Licensees are required to:
- clearly communicate billing processes to consumers;
- set out procedures in their bills;
- inform consumers at the outset, if applicable, that credit referencing I risk assessment will be applied; and
- provide a simple explanation to consumers of how the credit referencing system operates. This information must be provided in accordance with the provisions of the National Credit Act No. 34 of 2005 and any other applicable law and/or regulation.
The “Applicable rules in defining suitable degree of consumer protection regarding billing Complaints” are as follows:
- Where the consumer lodges a billing complaint, the complaint handling process must be guided by the following general principles:
- Licensees must not disconnect the service of the consumer while the investigation of a disputed portion of a bill is still pending;
- Licensees must reach a determination regarding the billing complaint and communicate it to the complainant within fourteen (14) working days;
- Licensees must not disconnect the service until the Licensee has notified the complainant about the results of their investigation and the final decision on the complaint;
- Licensees must not take adverse collection procedures or assess late charges and/or penalties while the investigation of a disputed billing is still pending;
- Licensees must not require the consumer to pay the disputed bill in full pending the investigation of the complaint.
- Licensees must ensure that the consumer is informed well in advance about time for payment and the possibility of disconnection in the case of non-payment within a certain period before they disconnect him/her.
Licensees should review their service contracts and internal procedures so as to ensure they are in compliance with the rules set out above.
Promotional Marketing, Advertising and Sales Practices
The Regulations contain a general obligation on licencees to ensure that advertising and promotional material is not misleading and complies with the Advertising Standards Authority’s (ASA) Code of Conduct and any other relevant codes.
Licencees are required to clearly state the steps which they will take to remedy a defective product or service and “must bear the interests of consumers in mind” when formulating such steps. Licencees are further required to “put in place alternative measures” for the period where a defective product is being repaired.
Complaints handling, resolution and escalation procedures for customers
Licensees must develop and prominently display their complaints handling procedures and must specify that consumers have the option to refer complaints to ICASA.

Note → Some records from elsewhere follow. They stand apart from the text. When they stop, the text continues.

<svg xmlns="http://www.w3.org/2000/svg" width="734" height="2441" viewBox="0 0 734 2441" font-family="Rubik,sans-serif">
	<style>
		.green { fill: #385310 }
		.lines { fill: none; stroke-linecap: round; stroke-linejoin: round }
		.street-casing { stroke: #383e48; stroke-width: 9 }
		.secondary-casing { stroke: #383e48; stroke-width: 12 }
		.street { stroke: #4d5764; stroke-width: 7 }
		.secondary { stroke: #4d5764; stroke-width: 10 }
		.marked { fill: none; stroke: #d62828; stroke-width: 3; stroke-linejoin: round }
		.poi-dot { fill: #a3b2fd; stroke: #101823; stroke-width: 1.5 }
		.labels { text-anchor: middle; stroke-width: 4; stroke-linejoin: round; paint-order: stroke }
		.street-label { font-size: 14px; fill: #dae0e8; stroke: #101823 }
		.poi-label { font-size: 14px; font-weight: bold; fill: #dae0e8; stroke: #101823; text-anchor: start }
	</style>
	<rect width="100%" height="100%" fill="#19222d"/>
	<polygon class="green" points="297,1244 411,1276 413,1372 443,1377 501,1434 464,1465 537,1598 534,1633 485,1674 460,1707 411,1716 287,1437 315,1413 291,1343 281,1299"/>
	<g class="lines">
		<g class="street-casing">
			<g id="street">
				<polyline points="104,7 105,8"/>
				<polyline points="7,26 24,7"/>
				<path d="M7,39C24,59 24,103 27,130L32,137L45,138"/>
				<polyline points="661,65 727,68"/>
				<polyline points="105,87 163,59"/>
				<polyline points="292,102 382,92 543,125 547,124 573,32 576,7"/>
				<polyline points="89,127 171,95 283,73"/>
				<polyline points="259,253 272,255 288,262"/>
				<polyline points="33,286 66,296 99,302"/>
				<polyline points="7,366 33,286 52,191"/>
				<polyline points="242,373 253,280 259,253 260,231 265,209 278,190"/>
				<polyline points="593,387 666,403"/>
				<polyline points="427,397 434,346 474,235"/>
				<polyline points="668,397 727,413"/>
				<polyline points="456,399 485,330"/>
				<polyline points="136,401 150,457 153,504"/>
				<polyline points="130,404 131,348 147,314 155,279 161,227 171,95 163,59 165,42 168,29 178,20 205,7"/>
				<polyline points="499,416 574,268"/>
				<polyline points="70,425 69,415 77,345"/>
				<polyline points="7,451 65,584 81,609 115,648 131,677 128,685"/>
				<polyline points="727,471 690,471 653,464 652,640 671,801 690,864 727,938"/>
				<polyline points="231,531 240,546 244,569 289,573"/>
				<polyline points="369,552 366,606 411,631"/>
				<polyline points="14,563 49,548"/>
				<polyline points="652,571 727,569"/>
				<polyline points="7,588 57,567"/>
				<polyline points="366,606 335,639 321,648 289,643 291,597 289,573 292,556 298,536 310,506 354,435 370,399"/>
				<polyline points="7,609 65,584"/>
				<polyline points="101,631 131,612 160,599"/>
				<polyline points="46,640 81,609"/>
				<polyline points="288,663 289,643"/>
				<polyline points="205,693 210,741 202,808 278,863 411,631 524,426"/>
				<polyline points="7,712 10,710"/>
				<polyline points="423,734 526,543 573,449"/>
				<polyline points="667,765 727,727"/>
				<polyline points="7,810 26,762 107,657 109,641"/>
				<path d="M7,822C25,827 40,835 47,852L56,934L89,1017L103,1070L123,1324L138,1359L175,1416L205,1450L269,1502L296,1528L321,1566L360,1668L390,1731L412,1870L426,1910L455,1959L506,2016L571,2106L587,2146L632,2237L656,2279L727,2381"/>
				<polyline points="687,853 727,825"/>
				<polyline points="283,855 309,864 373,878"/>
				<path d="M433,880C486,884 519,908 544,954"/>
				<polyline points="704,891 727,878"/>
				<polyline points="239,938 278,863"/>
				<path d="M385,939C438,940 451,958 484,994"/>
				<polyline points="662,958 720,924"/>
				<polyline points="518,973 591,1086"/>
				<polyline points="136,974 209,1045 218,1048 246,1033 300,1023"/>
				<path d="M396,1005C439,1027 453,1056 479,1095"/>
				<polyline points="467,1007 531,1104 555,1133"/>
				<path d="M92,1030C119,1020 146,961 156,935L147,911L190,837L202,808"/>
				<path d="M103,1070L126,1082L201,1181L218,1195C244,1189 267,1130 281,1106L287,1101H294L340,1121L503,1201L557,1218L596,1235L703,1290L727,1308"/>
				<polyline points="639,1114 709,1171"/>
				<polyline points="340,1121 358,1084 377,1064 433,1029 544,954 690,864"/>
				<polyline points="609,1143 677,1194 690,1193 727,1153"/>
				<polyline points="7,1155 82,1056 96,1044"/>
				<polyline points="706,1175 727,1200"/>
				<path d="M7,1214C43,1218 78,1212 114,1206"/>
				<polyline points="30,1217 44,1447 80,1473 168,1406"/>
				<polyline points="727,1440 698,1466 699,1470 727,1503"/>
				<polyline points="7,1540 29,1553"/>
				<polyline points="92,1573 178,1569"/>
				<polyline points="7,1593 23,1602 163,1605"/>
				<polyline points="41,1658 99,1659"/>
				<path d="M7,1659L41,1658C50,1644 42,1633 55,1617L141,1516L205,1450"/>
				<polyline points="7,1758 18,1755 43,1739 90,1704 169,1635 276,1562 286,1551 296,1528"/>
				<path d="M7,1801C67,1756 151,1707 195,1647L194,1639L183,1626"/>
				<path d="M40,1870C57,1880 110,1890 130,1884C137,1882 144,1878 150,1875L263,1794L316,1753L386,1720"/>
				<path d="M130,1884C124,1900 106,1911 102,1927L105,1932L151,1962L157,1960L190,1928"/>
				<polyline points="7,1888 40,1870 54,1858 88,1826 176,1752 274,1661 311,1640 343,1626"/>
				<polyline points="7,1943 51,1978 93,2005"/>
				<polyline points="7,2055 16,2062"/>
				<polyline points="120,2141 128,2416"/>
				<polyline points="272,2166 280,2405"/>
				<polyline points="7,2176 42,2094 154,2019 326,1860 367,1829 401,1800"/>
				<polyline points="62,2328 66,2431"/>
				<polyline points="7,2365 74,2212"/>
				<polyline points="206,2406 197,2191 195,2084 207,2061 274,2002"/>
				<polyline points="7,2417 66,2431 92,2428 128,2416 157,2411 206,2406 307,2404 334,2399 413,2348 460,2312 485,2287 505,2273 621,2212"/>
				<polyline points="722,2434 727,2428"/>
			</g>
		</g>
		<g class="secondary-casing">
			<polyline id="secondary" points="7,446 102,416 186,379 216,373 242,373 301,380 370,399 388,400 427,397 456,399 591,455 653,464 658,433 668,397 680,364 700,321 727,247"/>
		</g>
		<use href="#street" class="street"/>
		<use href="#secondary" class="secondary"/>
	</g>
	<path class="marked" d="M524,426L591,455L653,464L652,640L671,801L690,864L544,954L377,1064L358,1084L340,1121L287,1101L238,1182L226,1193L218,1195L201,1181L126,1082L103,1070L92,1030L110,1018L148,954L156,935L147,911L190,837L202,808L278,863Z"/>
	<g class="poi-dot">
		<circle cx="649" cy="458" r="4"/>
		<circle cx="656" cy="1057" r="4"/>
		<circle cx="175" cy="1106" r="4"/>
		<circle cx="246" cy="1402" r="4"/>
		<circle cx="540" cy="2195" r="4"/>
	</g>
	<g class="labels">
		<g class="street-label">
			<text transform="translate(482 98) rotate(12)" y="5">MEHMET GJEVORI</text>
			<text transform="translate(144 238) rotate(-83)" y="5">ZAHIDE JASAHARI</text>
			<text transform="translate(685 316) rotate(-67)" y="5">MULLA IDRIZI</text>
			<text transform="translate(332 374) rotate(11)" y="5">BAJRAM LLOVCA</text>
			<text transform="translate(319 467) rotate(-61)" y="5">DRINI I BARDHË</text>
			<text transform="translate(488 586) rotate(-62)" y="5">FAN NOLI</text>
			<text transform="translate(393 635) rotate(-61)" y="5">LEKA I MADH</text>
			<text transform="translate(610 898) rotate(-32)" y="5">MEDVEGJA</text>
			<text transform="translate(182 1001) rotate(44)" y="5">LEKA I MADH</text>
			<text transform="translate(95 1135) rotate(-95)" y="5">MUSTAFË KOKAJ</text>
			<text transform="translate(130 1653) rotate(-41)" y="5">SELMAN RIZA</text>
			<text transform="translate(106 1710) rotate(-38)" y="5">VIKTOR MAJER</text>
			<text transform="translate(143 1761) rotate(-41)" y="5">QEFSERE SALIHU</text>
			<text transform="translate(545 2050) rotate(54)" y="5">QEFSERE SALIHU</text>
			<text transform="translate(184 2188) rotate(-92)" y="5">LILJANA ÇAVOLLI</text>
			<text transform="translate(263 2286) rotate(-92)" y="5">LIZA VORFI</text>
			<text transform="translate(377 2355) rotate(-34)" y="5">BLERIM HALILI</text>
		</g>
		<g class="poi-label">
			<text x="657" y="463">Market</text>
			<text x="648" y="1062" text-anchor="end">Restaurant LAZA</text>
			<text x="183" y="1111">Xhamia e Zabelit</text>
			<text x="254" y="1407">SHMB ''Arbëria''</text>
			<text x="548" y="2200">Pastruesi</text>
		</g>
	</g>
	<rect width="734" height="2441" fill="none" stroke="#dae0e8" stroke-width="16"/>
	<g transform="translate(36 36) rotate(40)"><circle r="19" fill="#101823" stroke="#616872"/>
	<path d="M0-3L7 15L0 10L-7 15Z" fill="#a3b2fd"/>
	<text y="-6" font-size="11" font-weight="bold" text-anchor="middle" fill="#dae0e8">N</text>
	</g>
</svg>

Operational/implementation and evaluation arrangements
The Code of Conduct Regulations require that licensees ensure that their employees are trained with regard to the contents of their code of conduct. They must also ensure that they take steps to ensure that consumers are aware of the existence of their code of conduct and its contents by, amongst other things, prominently displaying an abridged (i.e. a highlights package) copy of their code in their premises.
What languages must the code be available in?

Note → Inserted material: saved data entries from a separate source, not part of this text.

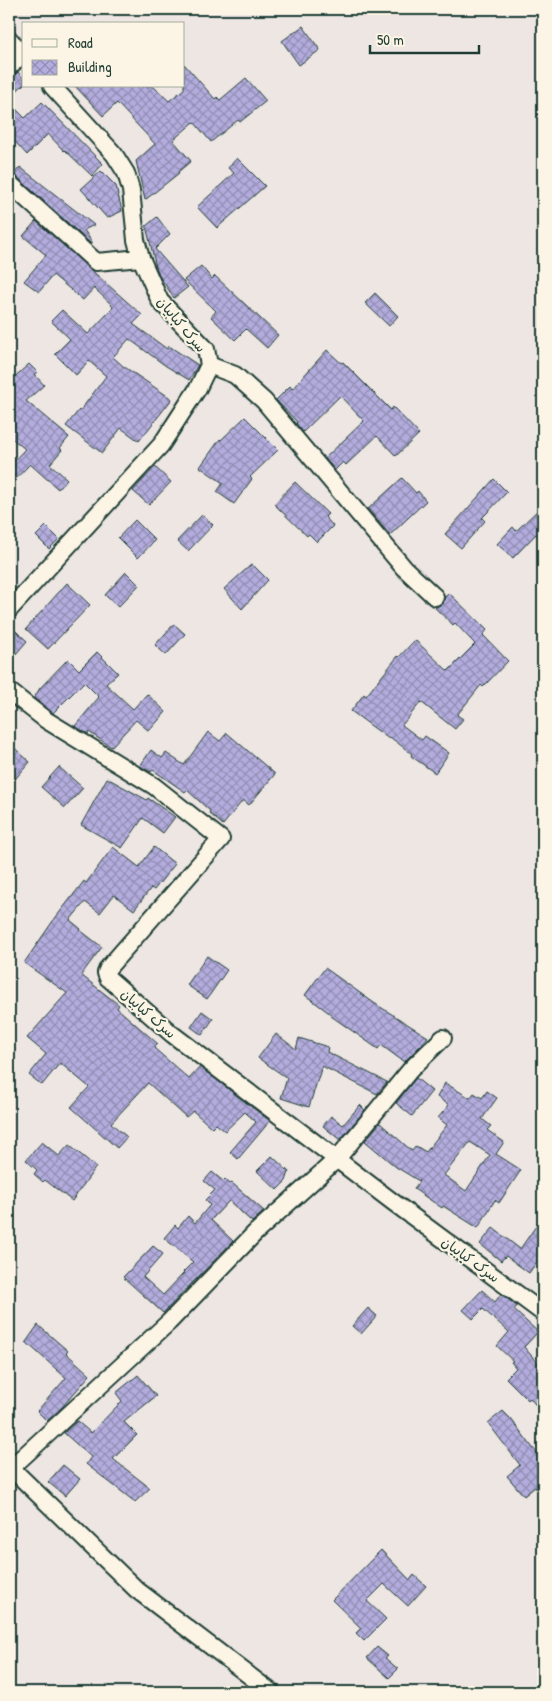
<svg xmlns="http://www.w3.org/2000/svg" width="552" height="1701" font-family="'Patrick Hand','Playpen Sans Arabic',sans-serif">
<defs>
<pattern id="building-cross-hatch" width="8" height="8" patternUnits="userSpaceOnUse" patternTransform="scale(1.25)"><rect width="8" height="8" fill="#b3acdd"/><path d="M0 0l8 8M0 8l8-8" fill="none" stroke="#918db4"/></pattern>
</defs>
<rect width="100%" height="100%" fill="#ede6e3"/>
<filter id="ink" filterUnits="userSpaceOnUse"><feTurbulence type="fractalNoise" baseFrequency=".02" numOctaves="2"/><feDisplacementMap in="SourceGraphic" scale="10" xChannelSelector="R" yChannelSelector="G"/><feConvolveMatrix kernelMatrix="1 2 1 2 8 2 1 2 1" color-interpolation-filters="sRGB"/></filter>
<g filter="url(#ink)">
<g fill="url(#building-cross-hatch)" stroke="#1f3d34" fill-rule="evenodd">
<polygon points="303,26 320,50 299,65 282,41"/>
<polygon points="184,64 215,99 217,97 220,100 246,78 266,101 240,122 238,120 211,142 194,122 173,140 191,161 178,172 179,173 145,200 136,161 155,144 117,103 103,116 75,86 153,86 169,101 184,89"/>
<polygon points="18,72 24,79 24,84 9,98 9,77"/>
<polygon points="9,102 25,118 42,102 103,164 92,176 65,150 64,151 48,134 27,155 9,135"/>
<polygon points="237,158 265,186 217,228 197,207 234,173 228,168"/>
<polygon points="20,167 94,225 84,230 92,242 90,243 14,174"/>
<polygon points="101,171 116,186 122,211 107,218 81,189"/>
<polygon points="157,217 170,234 155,249 188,287 174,298 160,277 156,267 146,226"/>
<polygon points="36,221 142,315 133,324 167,349 169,346 198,365 189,380 166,366 129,339 113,357 123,366 172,399 139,441 121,428 102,453 66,426 79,410 80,411 106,376 89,361 76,375 55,354 70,339 51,321 62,310 88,334 112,309 113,306 94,288 83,300 53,275 39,292 24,281 46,255 23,236"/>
<polygon points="201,266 212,279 215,276 278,335 267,348 246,329 235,340 211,317 216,311 184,280"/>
<polygon points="375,293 398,316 389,326 365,303"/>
<polygon points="327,350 341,363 343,362 391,410 393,407 419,434 396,456 377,436 346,465 343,462 335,470 325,458 364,421 340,396 303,432 296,423 297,422 276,400 290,386 292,389"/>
<polygon points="29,364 37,372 34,374 44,385 26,401 69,437 60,448 62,450 50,464 67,479 58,489 30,464 9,486 9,466 25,449 9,436 9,382"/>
<polygon points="245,417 278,450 250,477 252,479 234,504 217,492 223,483 200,467 220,439 221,440"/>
<polygon points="155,467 171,482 149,505 133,491"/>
<polygon points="402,478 416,493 418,491 426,501 390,535 368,509"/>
<polygon points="494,479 507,492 482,518 485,521 461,548 445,534"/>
<polygon points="295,482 328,514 325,517 333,526 317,542 309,534 307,536 274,504"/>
<polygon points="543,505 543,542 536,534 513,558 497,544 513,527 516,531"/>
<polygon points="202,515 213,525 188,551 177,541"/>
<polygon points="135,520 155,540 138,558 118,538"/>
<polygon points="46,526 59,539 49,549 36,536"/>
<polygon points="252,564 268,580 242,609 224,589"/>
<polygon points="126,572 139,585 118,607 105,595"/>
<polygon points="67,583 90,605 48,649 26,629"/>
<polygon points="449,593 487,630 483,635 508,661 483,687 481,685 457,715 463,719 455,729 421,702 402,725 422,740 425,736 449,753 435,773 411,756 412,754 390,737 389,739 351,711 364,694 366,696 398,656 399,657 415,640 448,671 475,644 455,623 453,625 435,608 443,603 445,597"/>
<polygon points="174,624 185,634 166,655 155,645"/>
<polygon points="9,625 27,641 9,662"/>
<polygon points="97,652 118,673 106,684 133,709 147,694 166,712 149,731 136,720 111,747 89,732 88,734 75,726 99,697 84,682 53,713 34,698 40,688 68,659 79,670"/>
<polygon points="208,732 220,741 227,733 275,774 249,805 243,800 223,825 209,813 210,811 187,790 185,792 153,770 151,772 140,766 151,750 162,758 166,753 184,765"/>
<polygon points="9,743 30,762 9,786"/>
<polygon points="59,767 83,788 65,808 41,787"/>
<polygon points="107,778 147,800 148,798 175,817 163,833 143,818 122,848 81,825"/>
<polygon points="113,847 139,867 154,847 175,864 154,890 151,888 134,910 114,895 100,913 85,902 70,920 81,929 80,930 102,947 81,975 119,1005 117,1008 158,1044 154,1048 189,1079 200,1067 270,1121 238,1159 230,1152 256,1122 245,1112 225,1131 216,1124 212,1128 193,1111 186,1117 148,1083 111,1123 127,1137 117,1148 71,1107 89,1087 60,1063 42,1085 29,1075 46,1054 27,1038 67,993 24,963 53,921 84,881 86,883"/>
<polygon points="207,956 227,970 207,999 187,985"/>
<polygon points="325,968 374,1003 428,1037 423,1043 404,1062 381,1045 378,1049 331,1016 332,1015 305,995"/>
<polygon points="202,1011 213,1019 202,1035 191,1027"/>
<polygon points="276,1034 296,1049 299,1038 328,1047 327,1052 387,1082 377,1094 322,1066 309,1107 281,1098 287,1078 258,1058"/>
<polygon points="416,1078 432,1091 412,1116 396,1103"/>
<path d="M445,1083L470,1098L474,1093L482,1098L487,1091L497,1098L482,1119L491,1126L487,1130L504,1142L496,1154L521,1170L499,1203L495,1200L478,1228L443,1206L442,1208L414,1189L419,1181L396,1167L365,1141L380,1123L412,1151L416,1146L426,1152L447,1125L438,1118L449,1105L437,1097ZM470,1142L490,1155L466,1191L444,1175Z"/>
<polygon points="360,1105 365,1110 340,1140 323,1126 331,1116 343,1125"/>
<polygon points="42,1142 59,1156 69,1145 96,1167 72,1201 45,1180 43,1182 34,1174 37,1170 26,1160"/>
<polygon points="272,1156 289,1172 286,1181 277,1190 257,1171"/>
<polygon points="212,1172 223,1181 225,1179 230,1184 232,1183 264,1211 252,1222 229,1201 211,1220 233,1241 163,1313 123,1277 153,1246 163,1254 143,1277 163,1295 184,1273 183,1272 193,1262 164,1238 175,1225 178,1228 188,1216 195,1223 210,1205 205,1200 215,1190 204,1181"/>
<polygon points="543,1216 543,1253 529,1273 506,1256 501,1261 480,1244 493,1228 520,1249"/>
<polygon points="482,1290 495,1302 501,1294 517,1306 514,1310 538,1332 524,1347 543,1369 543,1414 530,1398 528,1400 506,1378 516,1368 511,1362 513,1361 497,1346 509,1332 483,1309 473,1319 463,1310"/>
<polygon points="368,1308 377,1316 361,1334 352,1326"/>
<polygon points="38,1325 68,1351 66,1353 90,1375 62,1407 47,1421 37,1411 66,1378 26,1342"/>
<polygon points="138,1375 156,1396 124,1422 137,1435 113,1459 150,1488 135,1502 86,1464 91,1457 64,1433 77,1421 91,1433 122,1401 116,1393"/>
<polygon points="503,1411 511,1419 539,1456 543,1453 543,1499 535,1487 524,1496 507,1476 520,1465 488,1423"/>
<polygon points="63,1465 80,1479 65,1496 48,1482"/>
<polygon points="381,1550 410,1580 414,1575 426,1586 408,1606 384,1584 367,1601 386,1619 364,1641 356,1633 361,1628 332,1600"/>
<polygon points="377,1647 388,1656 385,1658 398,1669 389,1678 367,1658"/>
</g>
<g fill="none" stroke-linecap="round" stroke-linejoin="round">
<defs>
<g id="minor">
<polyline points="9,39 24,55"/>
<polyline points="9,67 23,54"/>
<polyline points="9,183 96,262 141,258"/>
<polyline points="209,365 235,375 264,401 404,568 435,597"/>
<polyline points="9,610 161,445 198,388 209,365 206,349 160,301 141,258 136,240 131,190 126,173 114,154 52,86"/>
<polyline points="9,691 46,720 154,786 221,839 108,968 106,973 108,978 172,1034 393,1202 543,1313"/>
<polyline points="9,1466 137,1590 271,1692"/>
<polyline points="12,1467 169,1322 255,1233 337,1159 411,1069 443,1038"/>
</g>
</defs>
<use href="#minor" stroke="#1f3d34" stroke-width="20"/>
<use href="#minor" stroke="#fcf5e5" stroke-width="16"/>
</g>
</g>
<g text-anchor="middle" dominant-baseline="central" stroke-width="4.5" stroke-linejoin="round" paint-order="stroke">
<g font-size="14" fill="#1f3d34" stroke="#fcf5e5">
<text transform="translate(182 324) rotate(50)">سرک کبابیان</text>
<text transform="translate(149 1013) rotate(41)">سرک کبابیان</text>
<text transform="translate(471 1259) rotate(36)">سرک کبابیان</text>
</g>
</g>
<rect width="552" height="1701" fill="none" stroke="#fcf5e5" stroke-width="30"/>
<rect x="15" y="15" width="522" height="1671" fill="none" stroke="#1f3d34" stroke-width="2" filter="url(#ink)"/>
<rect x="22" y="22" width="162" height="65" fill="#fcf5e5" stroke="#a4ab9e"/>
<rect x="32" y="39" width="25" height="8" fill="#fcf5e5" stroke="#a4ab9e"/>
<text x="68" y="48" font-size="15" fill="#1f3d34">Road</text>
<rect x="32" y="60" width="25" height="15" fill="url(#building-cross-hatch)" stroke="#a4ab9e"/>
<text x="68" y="72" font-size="15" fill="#1f3d34">Building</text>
<path d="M370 45v8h109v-8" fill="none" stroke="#1f3d34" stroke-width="2.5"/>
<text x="377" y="45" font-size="15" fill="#1f3d34" stroke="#fcf5e5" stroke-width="4" paint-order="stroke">50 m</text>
</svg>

The licencee’s code of conduct must be available in printed form in English and one other official language and must also be provided in any other official language where a consumer requests this.
A copy of the “key commitments” section of the licencee’s code of conduct must be displayed at all of the licencee’s consumer service centres and business outlets as well as on its website.
An abridged copy must be kept on the licensee’s premises.
Licencees are also obliged to provide a copy of their code of conduct to any consumer where it is requested.
Consequences of non-compliance with the Code
Any failure to comply with the provisions set out in the Code of Conduct Regulations will constitute an offence. ICASA may imposed penalties as set out in section 17H of the ICASA Act.